Shi et al., 2022 reported a modest O-demethylation activity of Helicoverpa armigera CYP307A2 towards 7-benzyloxymethoxy resorufin (BOMR).
Next to CYP15A/C in the phylogeny is the CYP305 clade. Synteny relationships indicate that CYP15 and CYP305 are neighbouring genes and that this synteny is recognizable from termites to mosquitoes. Phylogeny of the CYP15/CYP305 locus (Fig. S5 from Dermauw et al., 2020)
The function of the CYP305 genes is still unknown, but they are found in most Neoptera as a single gene.
In gregarious locusts, one of the paralogs, CYP305M2, controls biosynthesis of the defense compound phenylacetonitrile (Wei et al., 2019), suggesting that it plays a regulatory role in phase determination.
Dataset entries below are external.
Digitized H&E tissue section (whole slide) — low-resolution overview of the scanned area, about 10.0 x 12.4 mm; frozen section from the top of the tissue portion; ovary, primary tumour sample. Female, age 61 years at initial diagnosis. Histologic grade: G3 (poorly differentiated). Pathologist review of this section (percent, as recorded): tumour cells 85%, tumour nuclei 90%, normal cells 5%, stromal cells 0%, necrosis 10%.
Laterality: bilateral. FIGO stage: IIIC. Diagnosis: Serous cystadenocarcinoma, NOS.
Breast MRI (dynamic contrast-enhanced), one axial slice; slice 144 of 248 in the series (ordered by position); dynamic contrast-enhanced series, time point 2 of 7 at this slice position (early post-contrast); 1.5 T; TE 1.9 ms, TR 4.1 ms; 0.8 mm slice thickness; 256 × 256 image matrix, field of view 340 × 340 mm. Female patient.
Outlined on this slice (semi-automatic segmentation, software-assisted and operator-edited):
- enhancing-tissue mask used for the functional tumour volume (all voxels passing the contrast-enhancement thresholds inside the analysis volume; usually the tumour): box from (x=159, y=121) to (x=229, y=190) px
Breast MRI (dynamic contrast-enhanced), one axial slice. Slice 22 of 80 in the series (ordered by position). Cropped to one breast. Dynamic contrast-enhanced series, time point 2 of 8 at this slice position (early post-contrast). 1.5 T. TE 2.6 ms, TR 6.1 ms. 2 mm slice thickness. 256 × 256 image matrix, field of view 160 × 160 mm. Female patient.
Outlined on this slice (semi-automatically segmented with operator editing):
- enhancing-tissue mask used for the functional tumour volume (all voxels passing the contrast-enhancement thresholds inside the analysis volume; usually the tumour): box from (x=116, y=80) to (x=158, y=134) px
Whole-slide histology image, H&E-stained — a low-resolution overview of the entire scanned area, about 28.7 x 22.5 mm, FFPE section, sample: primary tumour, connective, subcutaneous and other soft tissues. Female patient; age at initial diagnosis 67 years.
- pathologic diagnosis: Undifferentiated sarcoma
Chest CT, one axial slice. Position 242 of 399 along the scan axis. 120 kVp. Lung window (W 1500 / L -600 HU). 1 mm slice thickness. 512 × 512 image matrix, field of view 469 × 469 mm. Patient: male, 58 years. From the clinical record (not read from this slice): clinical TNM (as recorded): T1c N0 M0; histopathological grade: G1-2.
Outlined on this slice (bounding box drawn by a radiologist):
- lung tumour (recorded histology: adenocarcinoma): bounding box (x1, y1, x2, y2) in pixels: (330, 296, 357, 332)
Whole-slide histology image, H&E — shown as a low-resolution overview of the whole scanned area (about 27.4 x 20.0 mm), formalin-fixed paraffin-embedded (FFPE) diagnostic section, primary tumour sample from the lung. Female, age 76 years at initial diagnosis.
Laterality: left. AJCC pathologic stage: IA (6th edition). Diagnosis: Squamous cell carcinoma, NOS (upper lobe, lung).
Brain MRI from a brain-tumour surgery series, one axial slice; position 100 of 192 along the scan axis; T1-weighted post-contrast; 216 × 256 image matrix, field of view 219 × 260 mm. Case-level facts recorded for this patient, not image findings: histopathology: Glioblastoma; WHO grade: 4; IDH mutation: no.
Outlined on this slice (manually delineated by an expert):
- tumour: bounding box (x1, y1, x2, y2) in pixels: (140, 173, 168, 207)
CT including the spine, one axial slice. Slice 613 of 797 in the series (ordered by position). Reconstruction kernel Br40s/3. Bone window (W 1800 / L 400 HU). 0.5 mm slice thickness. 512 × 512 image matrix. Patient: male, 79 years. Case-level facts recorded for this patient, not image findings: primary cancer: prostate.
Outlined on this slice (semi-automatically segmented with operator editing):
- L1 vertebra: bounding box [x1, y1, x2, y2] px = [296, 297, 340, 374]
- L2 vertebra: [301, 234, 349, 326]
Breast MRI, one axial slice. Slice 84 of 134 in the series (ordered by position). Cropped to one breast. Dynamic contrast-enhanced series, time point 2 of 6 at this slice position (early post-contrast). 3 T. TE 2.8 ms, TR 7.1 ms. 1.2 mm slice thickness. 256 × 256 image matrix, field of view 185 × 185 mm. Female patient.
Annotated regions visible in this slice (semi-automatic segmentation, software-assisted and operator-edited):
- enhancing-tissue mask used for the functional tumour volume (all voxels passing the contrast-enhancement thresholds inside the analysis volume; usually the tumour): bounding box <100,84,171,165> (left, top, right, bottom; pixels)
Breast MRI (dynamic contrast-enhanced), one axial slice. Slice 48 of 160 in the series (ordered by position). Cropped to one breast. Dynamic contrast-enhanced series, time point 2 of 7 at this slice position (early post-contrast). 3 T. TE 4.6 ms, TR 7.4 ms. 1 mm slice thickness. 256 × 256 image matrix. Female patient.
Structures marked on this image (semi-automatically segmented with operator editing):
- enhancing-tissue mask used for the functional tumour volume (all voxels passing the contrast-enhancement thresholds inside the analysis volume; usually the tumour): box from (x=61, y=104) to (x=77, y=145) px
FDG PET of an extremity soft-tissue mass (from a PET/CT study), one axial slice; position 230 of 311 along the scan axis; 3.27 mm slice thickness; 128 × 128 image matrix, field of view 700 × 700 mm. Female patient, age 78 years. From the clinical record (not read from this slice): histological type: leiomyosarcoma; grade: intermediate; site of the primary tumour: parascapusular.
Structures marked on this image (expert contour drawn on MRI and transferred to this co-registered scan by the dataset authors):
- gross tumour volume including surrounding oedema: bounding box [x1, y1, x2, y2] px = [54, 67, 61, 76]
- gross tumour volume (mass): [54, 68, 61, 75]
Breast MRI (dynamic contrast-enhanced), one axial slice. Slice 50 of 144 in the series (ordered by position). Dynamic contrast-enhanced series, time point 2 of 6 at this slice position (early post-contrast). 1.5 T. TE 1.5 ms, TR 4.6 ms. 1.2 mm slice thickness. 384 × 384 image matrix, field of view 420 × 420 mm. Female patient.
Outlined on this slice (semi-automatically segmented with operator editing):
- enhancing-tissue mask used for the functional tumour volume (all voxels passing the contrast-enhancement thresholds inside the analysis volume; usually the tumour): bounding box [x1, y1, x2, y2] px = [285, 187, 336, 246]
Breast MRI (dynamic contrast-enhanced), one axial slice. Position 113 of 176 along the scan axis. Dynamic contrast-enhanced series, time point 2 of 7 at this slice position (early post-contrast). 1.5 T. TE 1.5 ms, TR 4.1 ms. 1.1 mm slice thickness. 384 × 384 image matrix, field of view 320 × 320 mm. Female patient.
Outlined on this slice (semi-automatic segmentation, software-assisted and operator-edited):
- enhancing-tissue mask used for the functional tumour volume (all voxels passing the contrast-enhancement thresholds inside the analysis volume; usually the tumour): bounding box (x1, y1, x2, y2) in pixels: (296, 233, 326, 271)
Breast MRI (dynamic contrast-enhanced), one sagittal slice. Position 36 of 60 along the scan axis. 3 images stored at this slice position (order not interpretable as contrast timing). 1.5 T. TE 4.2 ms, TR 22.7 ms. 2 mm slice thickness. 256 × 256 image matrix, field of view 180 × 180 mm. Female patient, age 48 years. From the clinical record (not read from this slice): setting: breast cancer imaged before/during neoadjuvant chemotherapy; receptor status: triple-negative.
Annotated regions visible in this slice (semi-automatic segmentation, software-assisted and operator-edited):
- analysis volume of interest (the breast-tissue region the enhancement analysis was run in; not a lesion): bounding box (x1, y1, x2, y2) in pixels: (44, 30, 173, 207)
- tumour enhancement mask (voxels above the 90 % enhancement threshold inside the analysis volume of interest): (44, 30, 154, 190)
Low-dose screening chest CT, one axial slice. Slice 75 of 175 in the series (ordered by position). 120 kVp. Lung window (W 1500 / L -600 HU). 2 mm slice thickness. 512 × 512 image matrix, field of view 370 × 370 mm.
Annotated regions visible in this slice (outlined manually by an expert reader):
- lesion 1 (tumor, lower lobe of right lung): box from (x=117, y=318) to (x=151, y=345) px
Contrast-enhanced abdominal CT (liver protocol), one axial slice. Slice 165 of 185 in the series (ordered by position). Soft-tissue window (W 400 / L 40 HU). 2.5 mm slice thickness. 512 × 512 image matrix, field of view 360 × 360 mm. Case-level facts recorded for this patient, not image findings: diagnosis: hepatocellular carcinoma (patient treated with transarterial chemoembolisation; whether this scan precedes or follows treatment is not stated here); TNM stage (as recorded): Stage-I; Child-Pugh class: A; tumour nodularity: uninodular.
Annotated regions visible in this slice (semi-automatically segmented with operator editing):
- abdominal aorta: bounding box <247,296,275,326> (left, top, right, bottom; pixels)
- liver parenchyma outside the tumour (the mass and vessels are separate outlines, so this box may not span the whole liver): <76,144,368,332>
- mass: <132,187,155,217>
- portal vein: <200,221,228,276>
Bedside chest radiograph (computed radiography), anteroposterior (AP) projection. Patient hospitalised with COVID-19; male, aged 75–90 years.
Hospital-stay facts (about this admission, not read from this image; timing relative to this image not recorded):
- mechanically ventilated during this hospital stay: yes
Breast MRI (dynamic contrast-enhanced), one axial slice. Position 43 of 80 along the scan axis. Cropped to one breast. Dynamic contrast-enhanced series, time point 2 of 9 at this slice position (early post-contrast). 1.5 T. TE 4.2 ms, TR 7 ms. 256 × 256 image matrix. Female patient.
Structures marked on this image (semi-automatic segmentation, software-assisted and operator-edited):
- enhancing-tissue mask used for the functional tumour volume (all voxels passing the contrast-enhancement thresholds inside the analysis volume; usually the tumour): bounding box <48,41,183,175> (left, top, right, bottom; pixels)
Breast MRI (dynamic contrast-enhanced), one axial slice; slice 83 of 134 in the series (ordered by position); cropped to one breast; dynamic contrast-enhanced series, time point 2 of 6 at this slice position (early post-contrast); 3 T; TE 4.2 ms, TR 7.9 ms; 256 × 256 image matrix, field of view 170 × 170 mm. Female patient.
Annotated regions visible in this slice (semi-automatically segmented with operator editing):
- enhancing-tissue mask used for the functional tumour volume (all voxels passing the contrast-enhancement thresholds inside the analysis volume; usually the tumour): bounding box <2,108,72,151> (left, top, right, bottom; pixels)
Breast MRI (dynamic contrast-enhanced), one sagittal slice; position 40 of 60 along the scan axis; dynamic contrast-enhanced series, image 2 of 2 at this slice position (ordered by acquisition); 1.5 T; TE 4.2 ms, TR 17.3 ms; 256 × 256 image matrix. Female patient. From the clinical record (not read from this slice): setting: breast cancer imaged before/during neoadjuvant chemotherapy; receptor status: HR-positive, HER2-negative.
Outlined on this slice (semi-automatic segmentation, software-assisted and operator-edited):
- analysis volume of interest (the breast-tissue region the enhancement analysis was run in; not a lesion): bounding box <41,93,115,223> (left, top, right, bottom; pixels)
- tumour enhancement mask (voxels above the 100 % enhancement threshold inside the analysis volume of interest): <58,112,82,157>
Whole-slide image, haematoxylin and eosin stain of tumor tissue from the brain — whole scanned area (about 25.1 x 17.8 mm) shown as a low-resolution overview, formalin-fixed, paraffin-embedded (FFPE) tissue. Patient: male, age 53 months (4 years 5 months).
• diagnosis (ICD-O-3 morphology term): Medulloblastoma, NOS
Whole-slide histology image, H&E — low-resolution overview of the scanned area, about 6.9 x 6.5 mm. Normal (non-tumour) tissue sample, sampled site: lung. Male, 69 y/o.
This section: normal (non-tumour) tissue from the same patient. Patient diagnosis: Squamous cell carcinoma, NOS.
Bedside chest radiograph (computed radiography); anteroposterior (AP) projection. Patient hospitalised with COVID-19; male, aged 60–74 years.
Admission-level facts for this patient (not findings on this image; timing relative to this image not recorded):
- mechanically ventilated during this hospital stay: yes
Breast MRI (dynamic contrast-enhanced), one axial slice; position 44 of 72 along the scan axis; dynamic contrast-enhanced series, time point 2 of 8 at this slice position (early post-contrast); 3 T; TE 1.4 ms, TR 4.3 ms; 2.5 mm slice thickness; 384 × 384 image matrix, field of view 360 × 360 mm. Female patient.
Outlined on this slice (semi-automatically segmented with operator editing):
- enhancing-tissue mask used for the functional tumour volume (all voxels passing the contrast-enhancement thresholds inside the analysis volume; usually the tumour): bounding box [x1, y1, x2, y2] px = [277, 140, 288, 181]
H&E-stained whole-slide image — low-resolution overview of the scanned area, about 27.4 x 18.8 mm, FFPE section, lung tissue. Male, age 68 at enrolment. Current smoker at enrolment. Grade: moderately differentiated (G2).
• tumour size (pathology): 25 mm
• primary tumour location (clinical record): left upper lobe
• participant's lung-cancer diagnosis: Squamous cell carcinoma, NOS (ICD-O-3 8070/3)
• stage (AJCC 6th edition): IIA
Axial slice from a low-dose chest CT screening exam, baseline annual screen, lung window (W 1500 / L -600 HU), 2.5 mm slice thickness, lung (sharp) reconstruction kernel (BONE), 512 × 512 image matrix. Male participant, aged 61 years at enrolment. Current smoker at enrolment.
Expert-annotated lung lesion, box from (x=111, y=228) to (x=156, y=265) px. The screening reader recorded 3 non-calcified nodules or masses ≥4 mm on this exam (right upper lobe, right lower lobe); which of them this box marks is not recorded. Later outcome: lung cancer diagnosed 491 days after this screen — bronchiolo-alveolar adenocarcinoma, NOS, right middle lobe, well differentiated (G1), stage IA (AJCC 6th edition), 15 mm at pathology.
CYP303A1 is a strongly supported clade (100/100/100) with generally a single gene for each species, but it is duplicated in the Argentine ant, Linepithema humile, and in the carpenter ant Camponotus floridanus where the two genes are in a tandem array. It is also duplicated in the damselfly Calopteryx splendens. CYP303 was not found in genomes or TSA beyond winged insects. The CYP303A1 are highly conserved with a 498 + 4 amino acids length, yet the hymenopteran orthologs are much longer (Apis mellifera 562 aa, Nasonia vitripennis 587 aa). The difference is a single long insertion, confirmed by TSA of a variety of species. This insertion is predicted to be located between helices D and E, thus on the outside of the globular P450 structure and away from the ER membrane surface. With possibly more exceptions as noted above, CYP303A1 is mostly a single copy gene, “stable” in insects, yet there is a bloom of CYP303 genes in fireflies (Fallon et al., 2018). The genome of Photinus pyralis carries 11 genes and two pseudogenes that are all paralogs of CYP303A1. This appears to be related to the biosynthesis of defensive compounds (lucibufagins), because related fireflies that do not make lucibufagins have only a single CYP303 gene (Fallon et al., 2018). Making these polyhydroxylated sterols from cholesterol may require 6-7 P450 reactions. While the enzymatic details of lucibufagin biosynthesis are unknown, the firefly case suggests that the original CYP303A1 is already able to metabolize a sterol or terpenoid structure. Its endogenous substrate is still unknown, but the conserved regulatory function of the gene in Drosophila and locusts also point to a signal molecule, possibly a hormone (Wu et al., 2019; 2020b).
Shi et al., 2022 reported modest O-demethylation activity of Helicoverpa armigera CYP303A1 towards 7-benzyloxymethoxy resorufin (BOMR), and a significant metabolism of 2-tridecanone (although the metabolic product of the reaction was not identified).